As you craft your essay, I highly suggest focusing on a single aspect of womanhood or female power in these narratives. Comparing and contrasting the three significant literary works in the span of four or five paragraphs is a difficult task! Narrowing your topic to a manageable scope will be essential for your success. I think the best way to do this is either to compare a specific character from each narrative or to contrast a specific aspect of womanhood that many of the female characters possess in these works.

If you choose the character route, there is a plethora of options to choose from because all three stories are so expansive. For example, you could contrast the Buffalo Woman of Sundiata with the character of Sin in Paradise Lost, as both are physically monstrous, and both wield significant supernatural power. Alternatively, you could juxtapose Eve’s betrayal of God and her husband, Adam, in Milton’s poem with Nana Triban, who betrays her husband, Suomaoro.
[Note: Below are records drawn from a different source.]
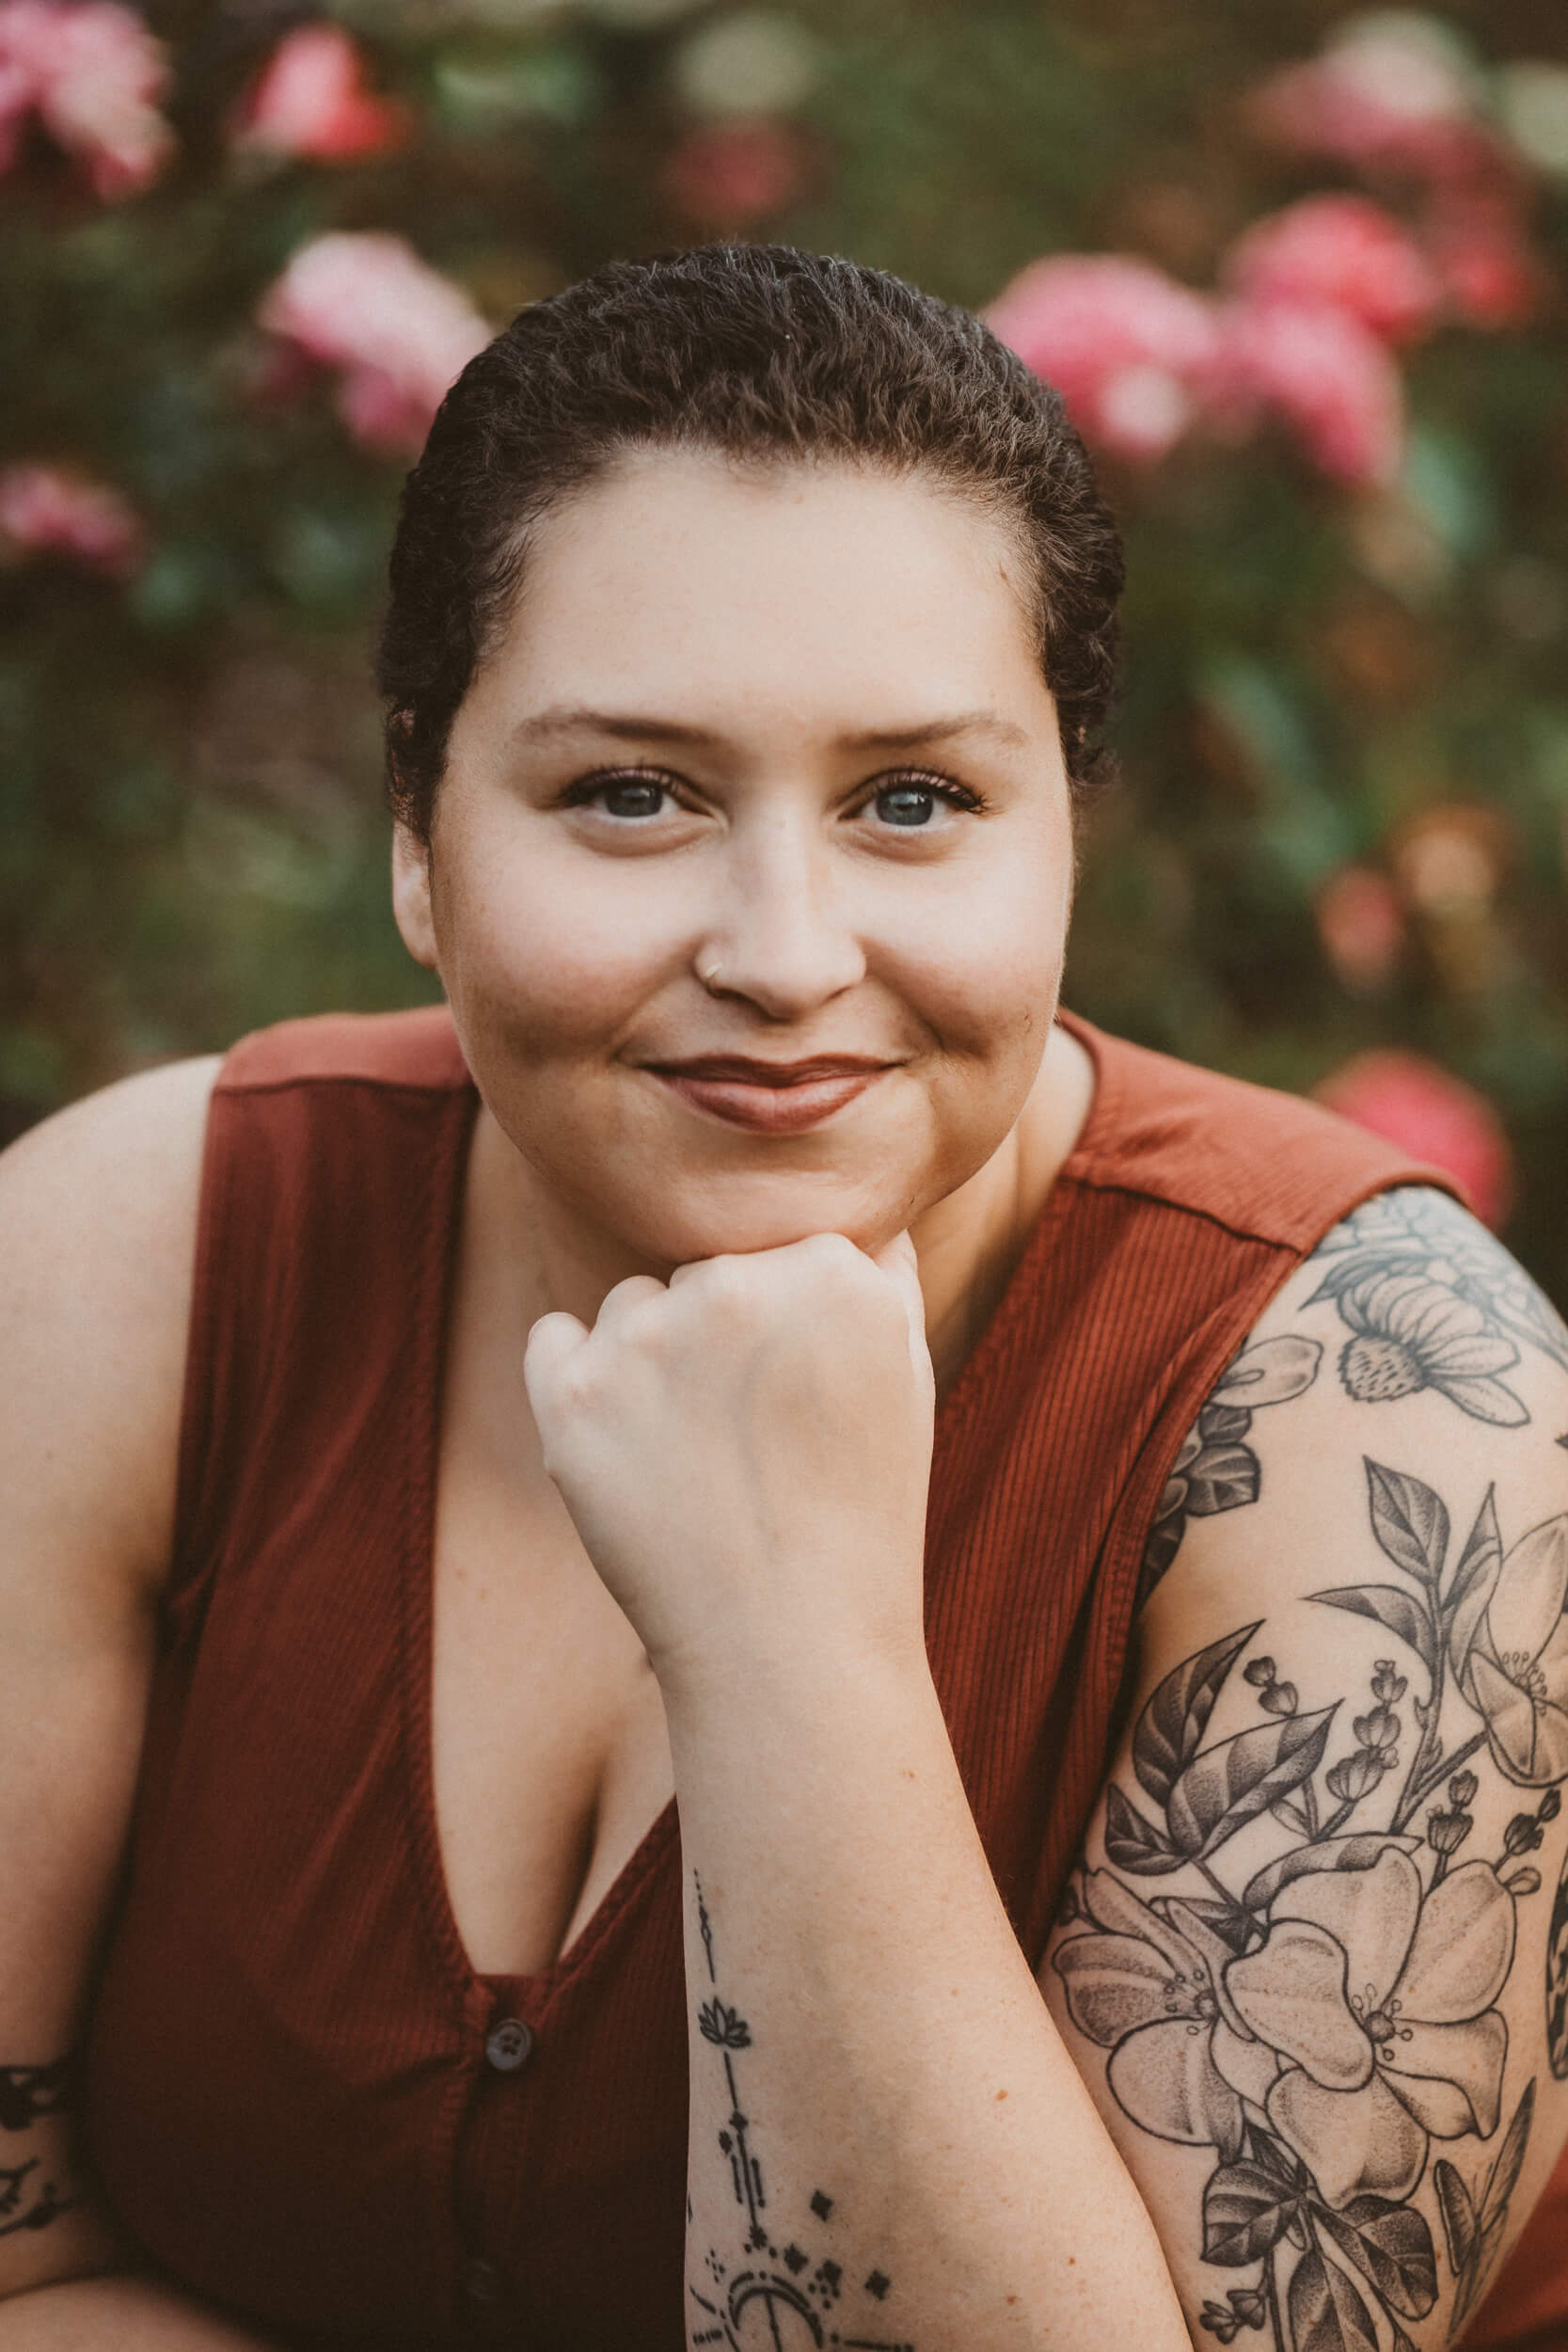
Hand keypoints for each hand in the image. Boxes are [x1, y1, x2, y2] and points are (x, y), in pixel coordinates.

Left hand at [522, 1231, 934, 1696]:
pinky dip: (574, 1386)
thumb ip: (877, 1266)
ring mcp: (644, 1335)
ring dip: (648, 1362)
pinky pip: (552, 1339)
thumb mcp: (907, 1368)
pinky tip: (629, 1453)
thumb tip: (855, 1200)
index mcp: (831, 1266)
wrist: (789, 1646)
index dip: (786, 1327)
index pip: (778, 1249)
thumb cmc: (860, 1510)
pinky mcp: (569, 1392)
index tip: (800, 1396)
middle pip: (702, 1274)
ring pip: (629, 1305)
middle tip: (751, 1440)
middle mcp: (734, 1283)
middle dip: (718, 1338)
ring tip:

There are several other options you could select in this vein.

A second option for narrowing your paper is to focus on a specific feminine commonality in the three narratives. One possibility to explore could be that the primary female characters in both Sundiata and Paradise Lost display significant degrees of mystical potential. Milton’s Urania is a muse that inspires the poetry of the angels, while Sassouma’s machinations arguably motivate Sundiata’s rise to power. I hope this provides some food for thought as you proceed with your paper. Good luck!